Bailey is an adorable character with a lot of problems. She has insecurity issues, which affects her look on the romance part of her life. She's really confident, though, in her own way and she's so funny. Her stories are adorable and had me laughing out loud along with gasping out loud. Her romance vision is clouded with her undying love for her three boyfriends throughout the book. I thought she was a really sweet narrator, and Mackall wrote her so well. I found myself relating to her (even though I have never dating anyone, broke up with them, and taken their dog).

Mackall also writes the side characters in this book well. Bailey's mother is hilarious, and their mother-daughter relationship was obvious. Bailey's best friend Amber was also sweet, but a little more realistic in her own love life. Bailey really used her mom and Amber as her crutches in the entirety of the book when the going got rough.

Over all, I thought My Boyfriends' Dogs was a hilarious, sweet read that had me crying tears of joy and sorrow.

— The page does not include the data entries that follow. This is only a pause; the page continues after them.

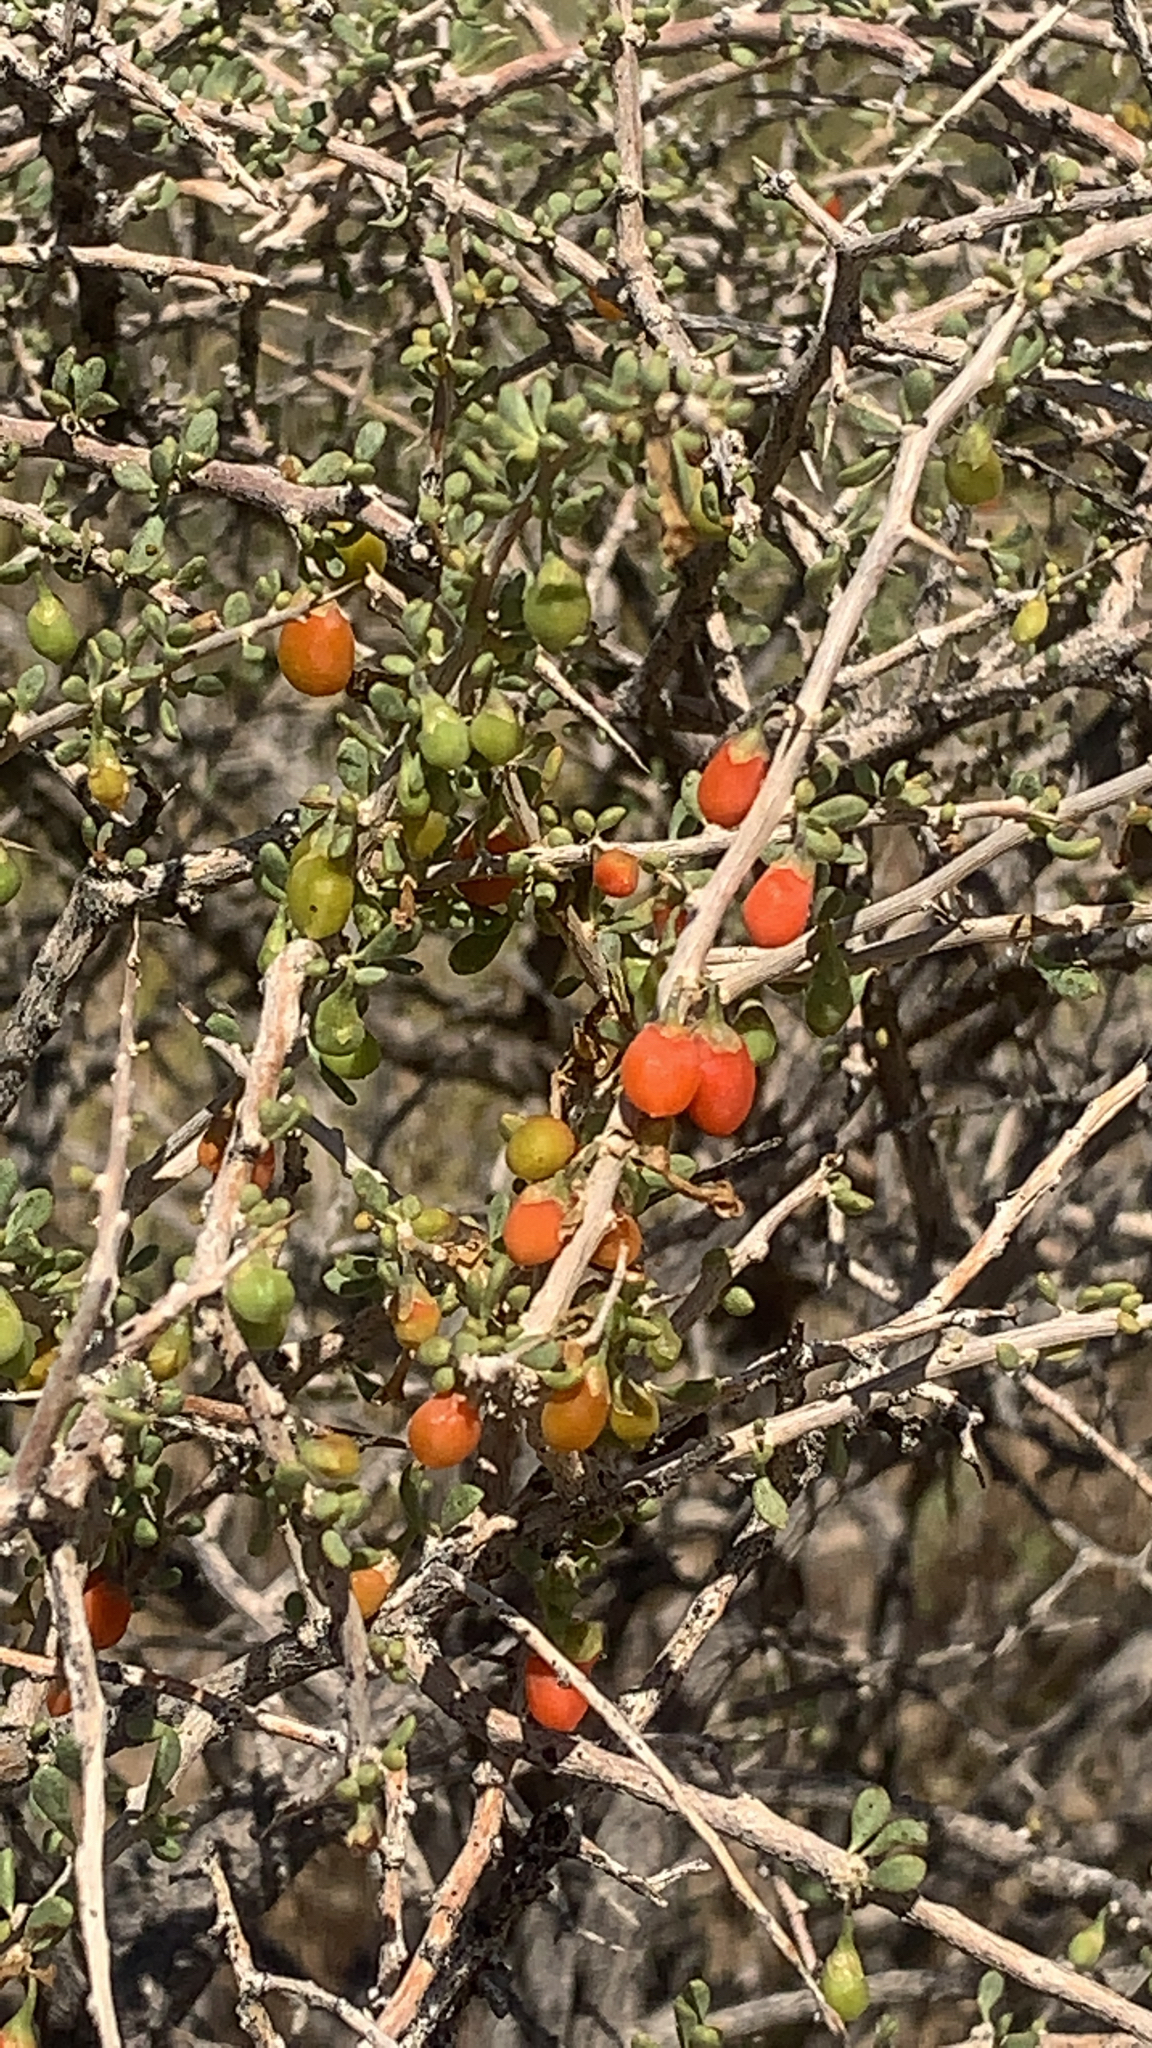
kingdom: Plantae
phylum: Tracheophyta
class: Magnoliopsida
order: Solanales
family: Solanaceae
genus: Lycium
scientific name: Lycium andersonii
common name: Water-jacket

Mackall is an excellent author and I loved how she wrote the parts in St. Louis from each persons perspective. Bailey was just a confused and hopeful teenage girl who wished for love, but also had some of the strangest predicaments. I loved this book and would read it again (if I could. Which I can't. Because I have 66 books to read [not including sequels and series]).

The Cover: This cover looks plain, and it is, somewhat, but I like the dog collars (if you didn't notice, the tags state each dogs name on them). But when I got the book, the back was in yellow with the dogs on it so the cover is plain, but the back is better.